Records drawn from a dataset:
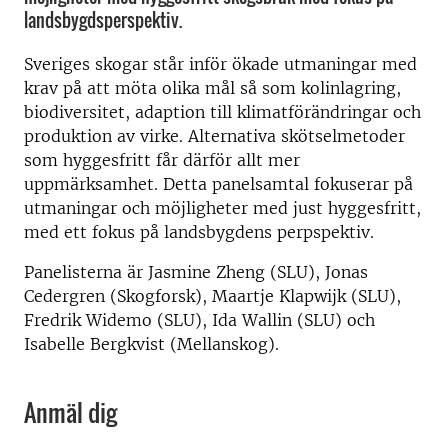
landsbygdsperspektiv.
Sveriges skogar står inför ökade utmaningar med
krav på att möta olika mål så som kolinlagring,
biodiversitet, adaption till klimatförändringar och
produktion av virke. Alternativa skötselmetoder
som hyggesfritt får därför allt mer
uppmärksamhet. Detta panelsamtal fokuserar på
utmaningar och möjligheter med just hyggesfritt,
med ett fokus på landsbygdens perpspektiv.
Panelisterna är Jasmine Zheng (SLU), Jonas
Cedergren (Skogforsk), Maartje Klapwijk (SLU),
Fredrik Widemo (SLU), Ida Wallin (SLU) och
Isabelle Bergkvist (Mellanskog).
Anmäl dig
...
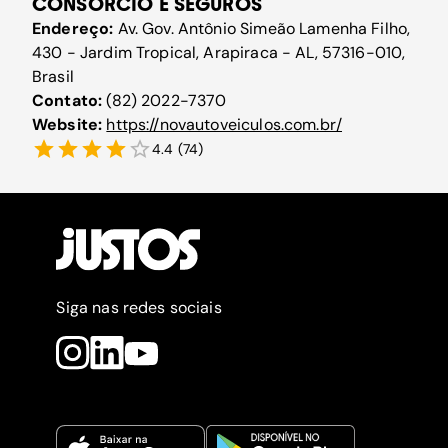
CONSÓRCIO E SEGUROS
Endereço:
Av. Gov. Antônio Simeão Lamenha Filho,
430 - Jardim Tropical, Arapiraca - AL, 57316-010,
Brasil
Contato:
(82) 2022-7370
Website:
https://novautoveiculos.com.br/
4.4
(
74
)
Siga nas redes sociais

**TASK ITEM**:
What is needed is a verbatim copy of every line in the records above from the one containing "Sveriges skogar står" down to the one containing "Cedergren (Skogforsk), Maartje", both included, and nothing more.

**ANSWER SECTION**:
Sveriges skogar står inför ökade utmaningar med
krav på att möta olika mål så som kolinlagring,
biodiversitet, adaption till klimatförändringar och
produktion av virke. Alternativa skötselmetoder
som hyggesfritt får därför allt mer
uppmärksamhet. Detta panelsamtal fokuserar på
utmaningar och möjligheter med just hyggesfritt,
med ett fokus på landsbygdens perpspektiv.
Panelisterna är Jasmine Zheng (SLU), Jonas
Cedergren (Skogforsk), Maartje Klapwijk (SLU),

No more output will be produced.